The 2004 Honda Accord.

“When they’re a well-made car, they’re going to be stolen,” he said in a telephone interview. “U.S. automakers have made advancements. People are noticing them finally.”

Security Feature

A 1990s model of the Civic or Accord was the most stolen vehicle in 16 states, according to the NICB report. In 1997, Honda began equipping its cars with immobilizer systems, which prevent cars from running unless the driver has the key, said Chris Martin, a spokesman for Honda’s U.S. unit.

The upgrade “really makes a big difference,” he said in a telephone interview. “It raises the technological hurdle for a car thief to be able to drive away in one of our cars.”

The FBI data used in the NICB report track only the most popular model year for each car on the top 10 most-stolen list, so that no vehicle is listed twice.

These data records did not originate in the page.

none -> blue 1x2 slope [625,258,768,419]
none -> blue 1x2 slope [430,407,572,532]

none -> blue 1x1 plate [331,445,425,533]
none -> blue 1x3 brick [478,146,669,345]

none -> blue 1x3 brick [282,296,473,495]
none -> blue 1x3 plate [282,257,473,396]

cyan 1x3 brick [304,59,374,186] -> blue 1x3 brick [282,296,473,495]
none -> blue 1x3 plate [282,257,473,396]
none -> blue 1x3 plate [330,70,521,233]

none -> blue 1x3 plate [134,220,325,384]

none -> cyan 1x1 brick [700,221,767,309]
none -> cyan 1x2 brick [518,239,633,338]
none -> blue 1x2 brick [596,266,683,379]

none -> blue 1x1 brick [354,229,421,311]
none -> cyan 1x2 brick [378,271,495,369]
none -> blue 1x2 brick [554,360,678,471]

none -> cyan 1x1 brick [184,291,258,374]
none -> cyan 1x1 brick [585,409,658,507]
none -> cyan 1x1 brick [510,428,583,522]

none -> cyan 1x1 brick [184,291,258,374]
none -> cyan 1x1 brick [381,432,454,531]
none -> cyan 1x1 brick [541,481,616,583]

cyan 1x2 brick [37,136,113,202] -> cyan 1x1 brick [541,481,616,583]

Nationally, U.S. vehicle thefts dropped to the lowest level since 1967 in 2010 after a seventh straight year of decline, according to preliminary figures from the NICB. California, which counted the Honda Accord as its most stolen car, had eight of the top 10 regions for car thefts.

Insurers including Allstate Corp. (ALL) and State Farm Mutual Automobile Insurance Co. offer discounts to customers who use antitheft devices. In addition to built-in security features, NICB recommends manufacturer-installed products such as LoJack Corp. (LOJN) tracking devices and Ravelco ignition disablers.